Il crepitio della brace che va spegnendosi. Il calore della stanza che permea le gote. L’ultimo bicchiere di rosso, aspro al punto giusto. Gli ultimi saluti. Oltrepassare l’uscio per entrare nel buio della notte. Il rumore metallico del cancello che si chiude. I lampioni che si specchiano nell’asfalto. Il volto sferzato da una folata di vento. L’eco delle voci risuonate intorno al camino. La bocca impastata dal retrogusto delle castagne. Il passo che si trascina. Tallonepiantapunta. Tallonepiantapunta. La cassetta di plastica, utilizzata per portare la legna dall’Omina, che sbatte contro il ginocchio. Il fruscio delle fronde degli alberi, come se fosse pioggia scrosciante in una notte d’estate.
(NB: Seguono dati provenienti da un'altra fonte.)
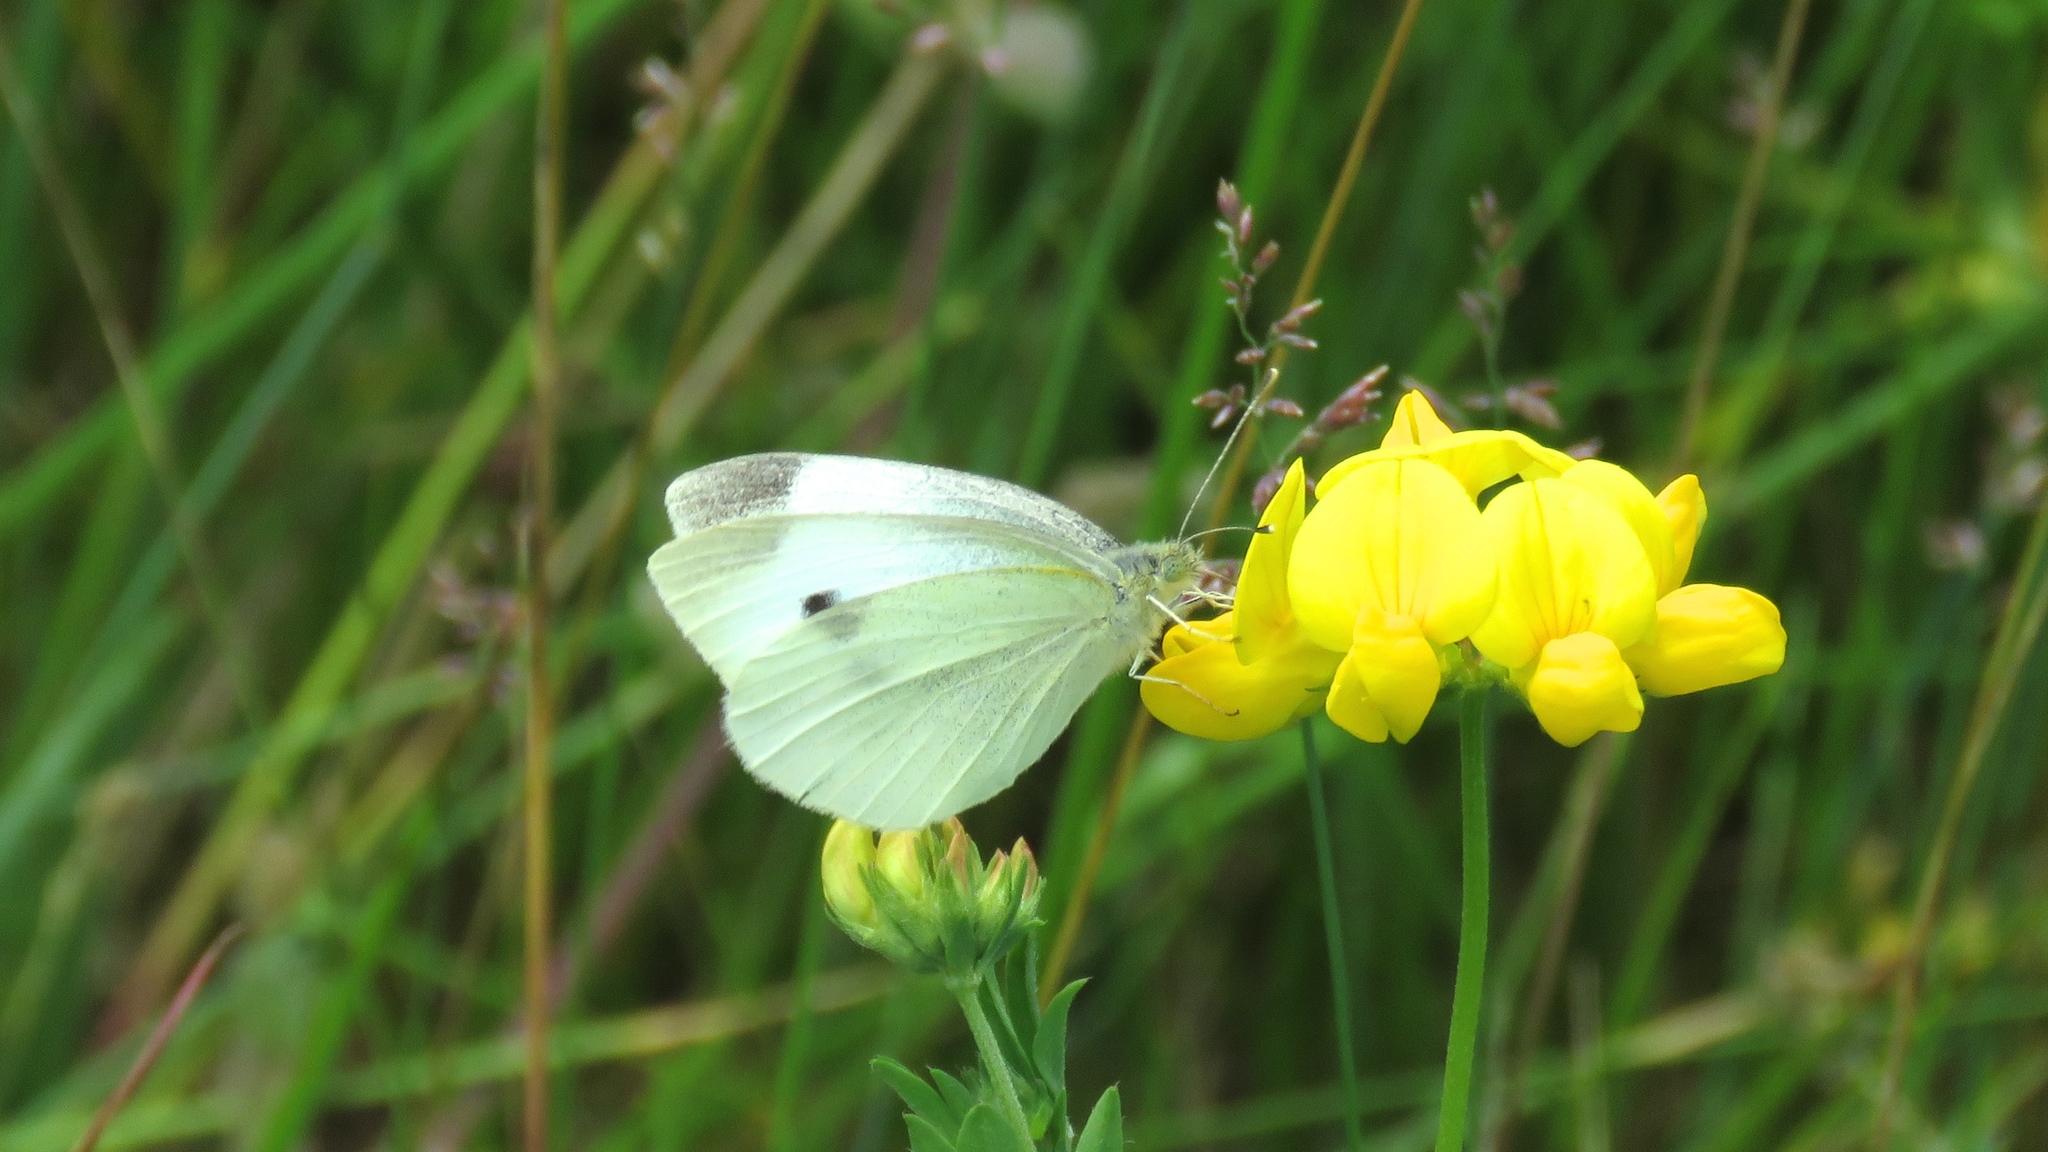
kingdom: Animalia
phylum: Arthropoda
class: Insecta
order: Lepidoptera
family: Pieridae
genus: Pieris
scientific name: Pieris rapae
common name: Small white
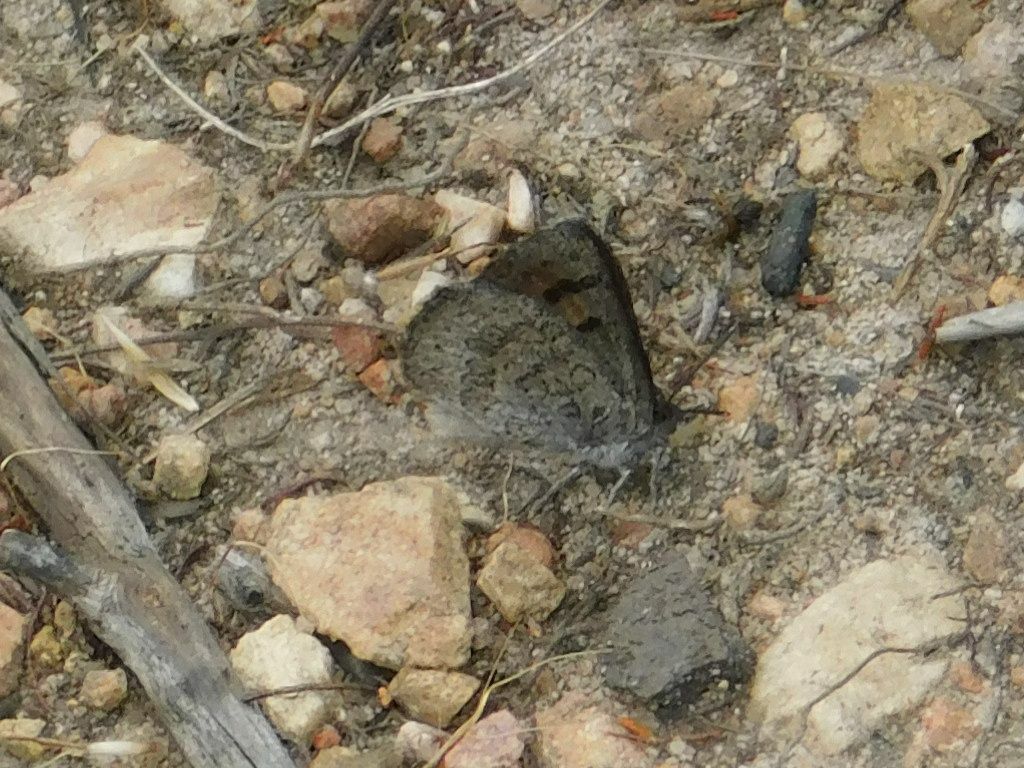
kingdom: Animalia
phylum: Arthropoda
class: Insecta
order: Lepidoptera
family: Lycaenidae
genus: Thestor
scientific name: Thestor montanus
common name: Mountain skolly
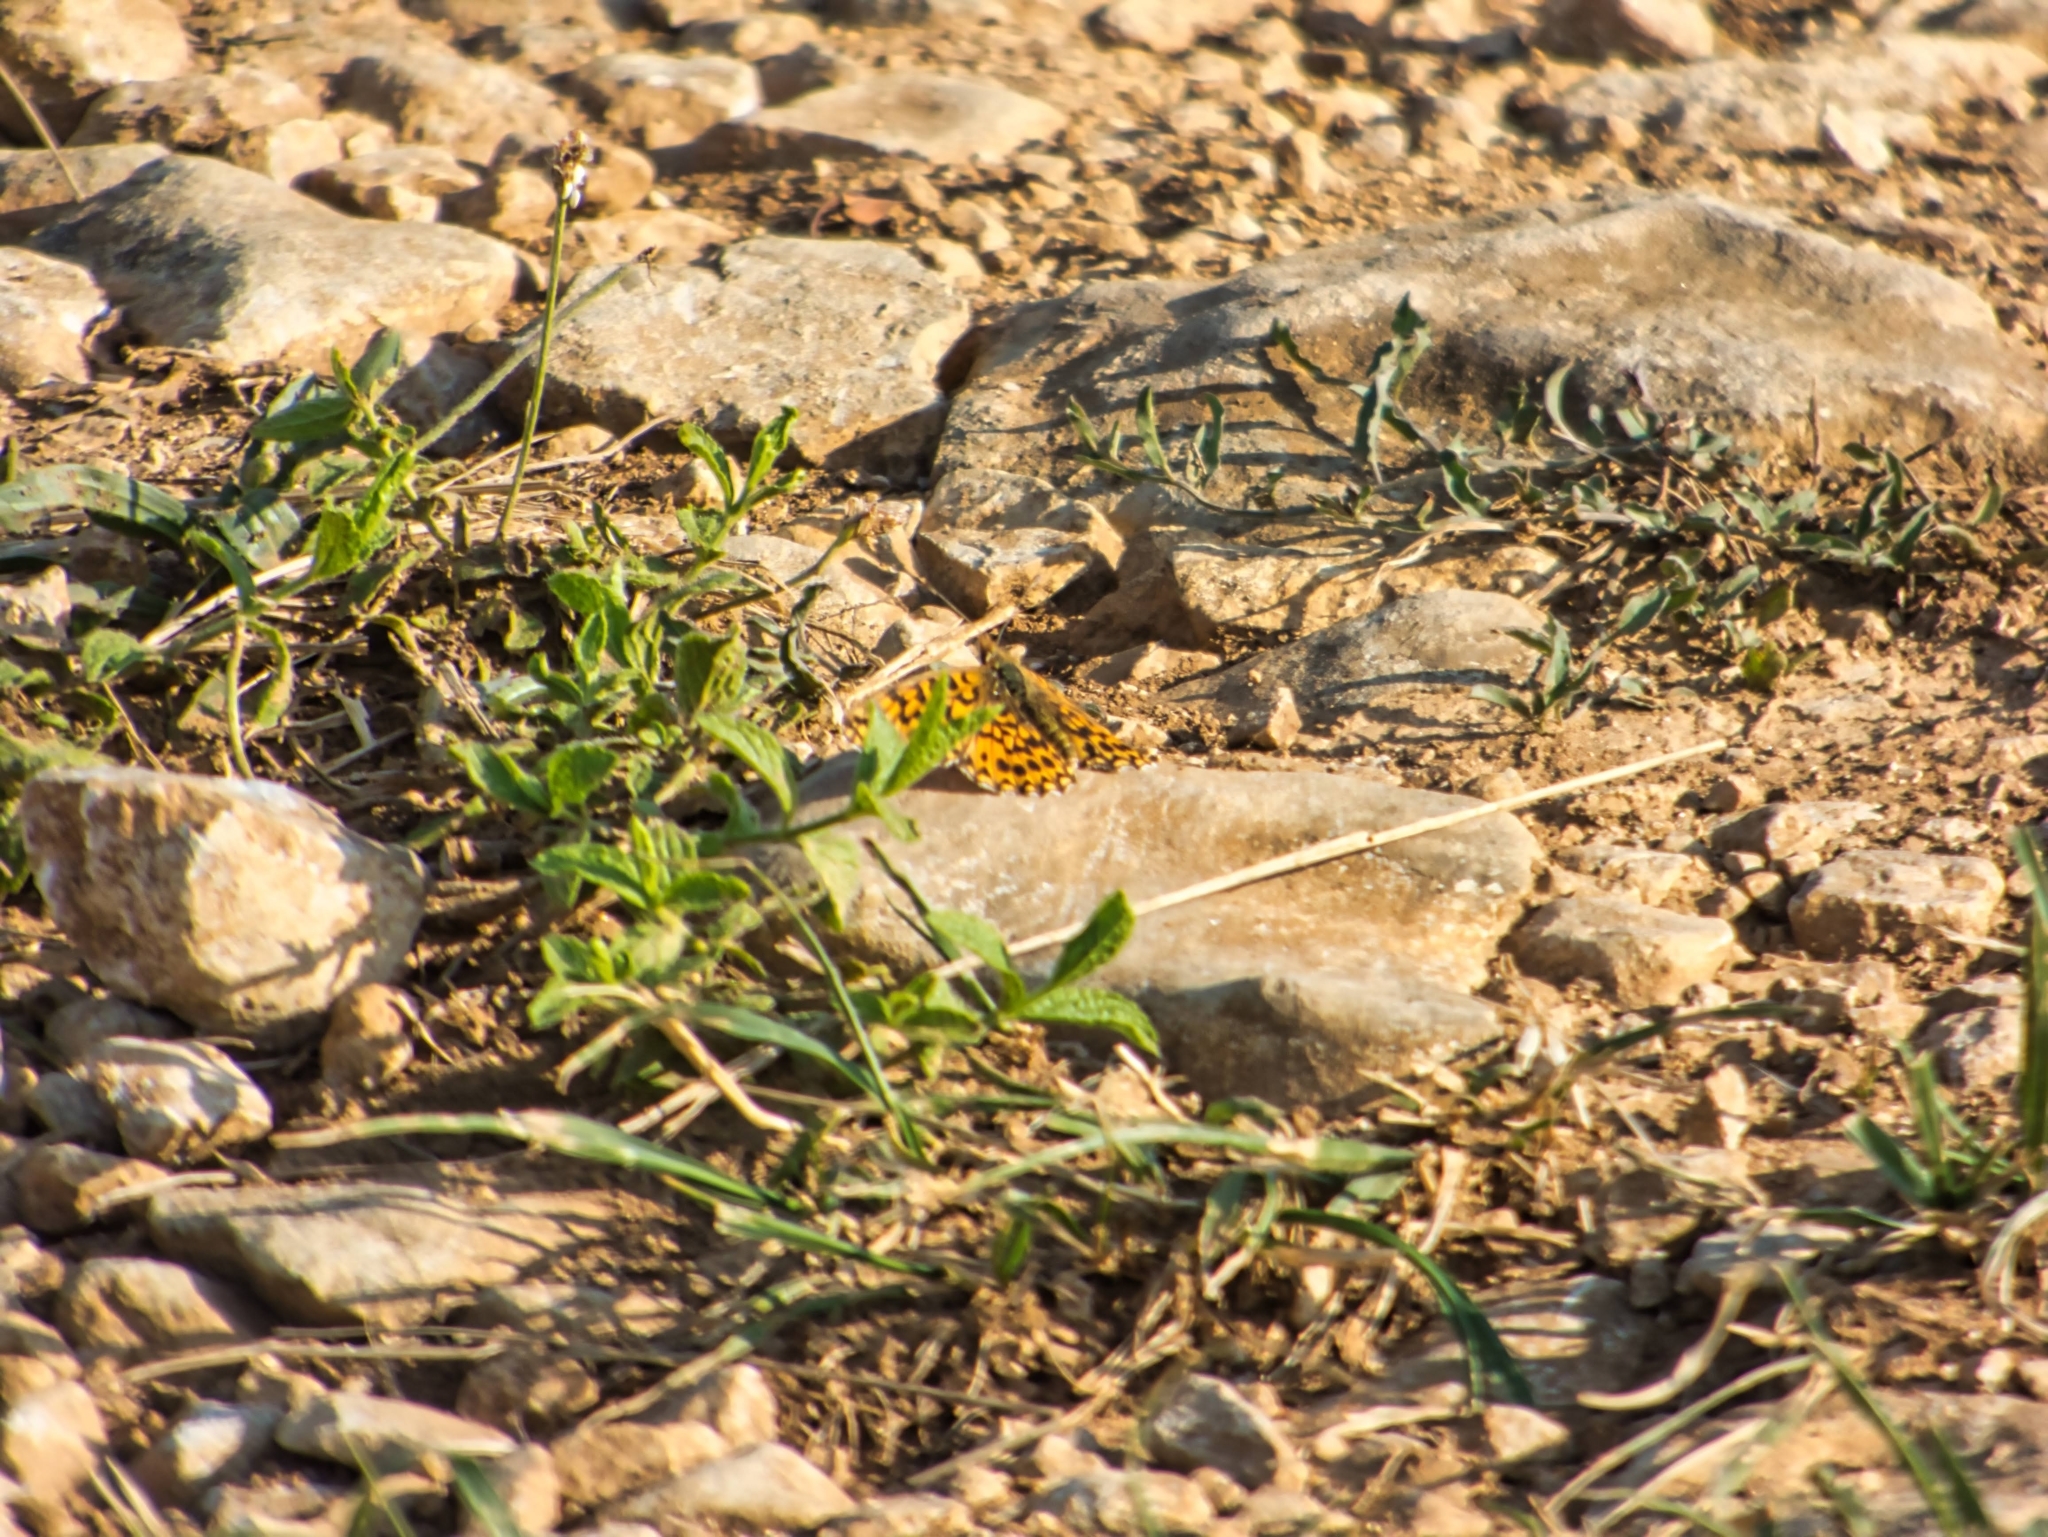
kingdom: Animalia
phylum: Arthropoda
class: Insecta
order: Lepidoptera
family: Nymphalidae
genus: Boloria
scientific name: Boloria dia
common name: Weaver's fritillary
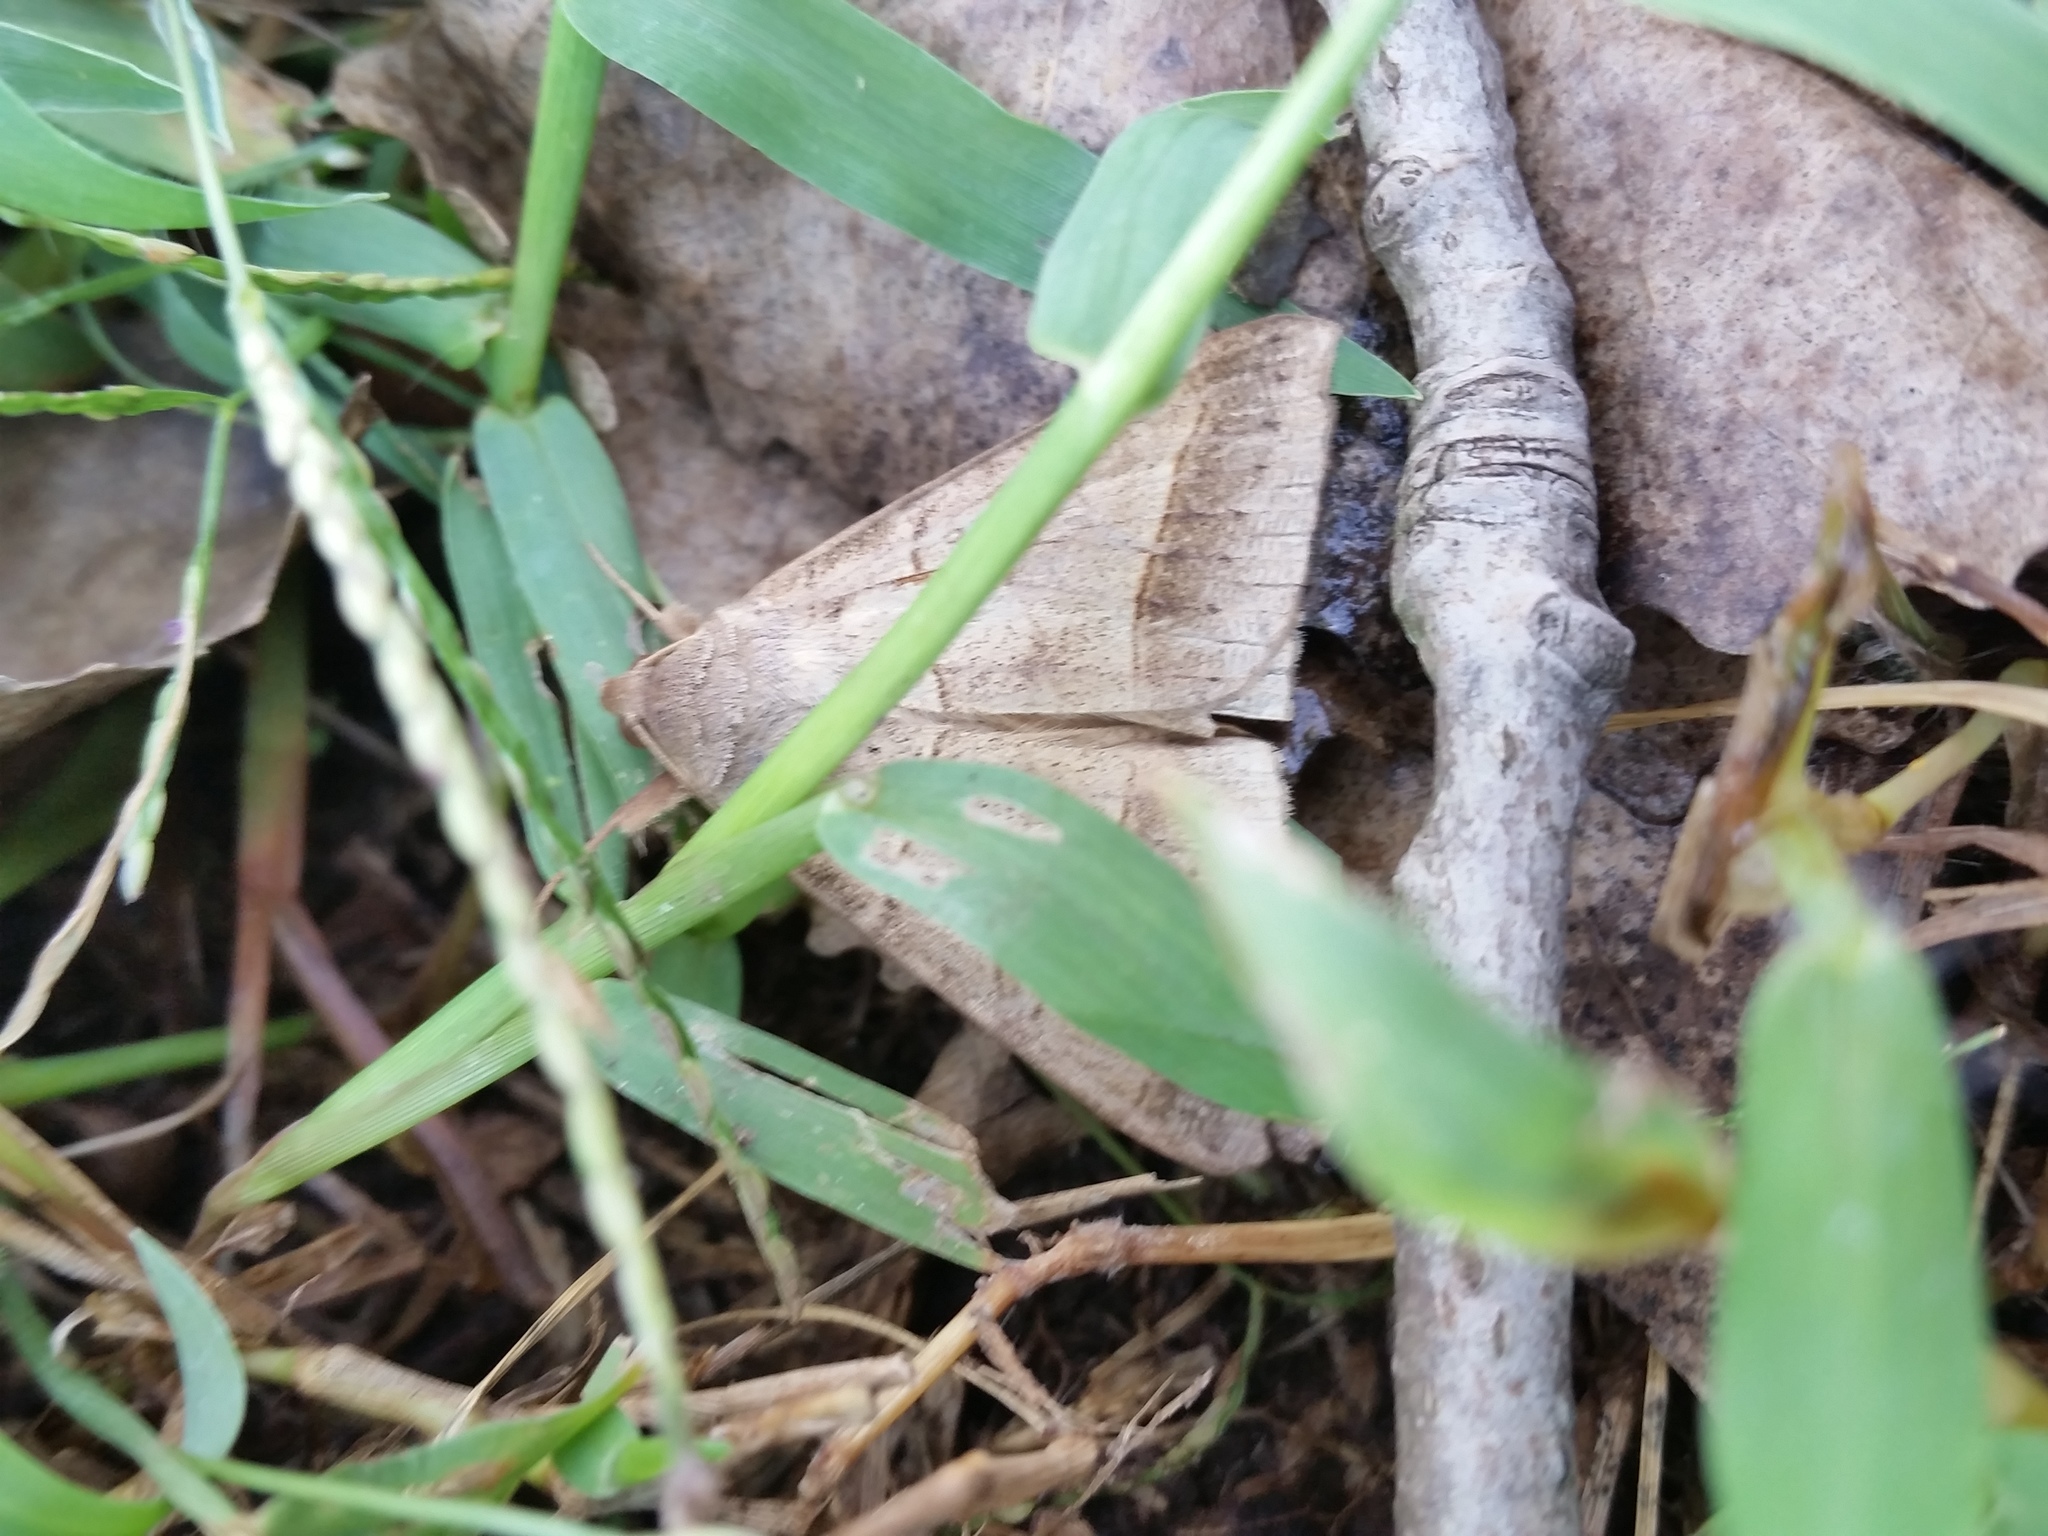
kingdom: Animalia
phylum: Arthropoda
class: Insecta
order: Lepidoptera
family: Erebidae
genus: Mocis
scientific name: Mocis texana
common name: Texas mocis moth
La salita prima della chiesa, lo spiazzo davanti alla chiesa, la discesa dopo la chiesa. L’intestino smosso dal vino e dalle castagne. Il fumo del camion sulla maglietta, sui capelli, nel naso. Il sibilo delle macchine che sfrecciano sulla Paullese. Alberi gialli, alberi rossi, alberi ancora-verdi. Letti di foglie sui marciapiedi. Cimiteri di foglie sui marciapiedi. Una folata di vento. Tallonepiantapunta tallonepiantapunta. Un’altra folata di vento. Labbra che si seccano, foglie che rotolano. Le luci delle insegne che animano i portici. L’umido che sale dalla terra. Le castagne che si mischiano al vino. La mano che fruga nella tasca. Toppa, chiave, gira, scatto. Cancello prima, porta poi. L’allarme, il televideo Rai pagina 241, le scale. Il letto.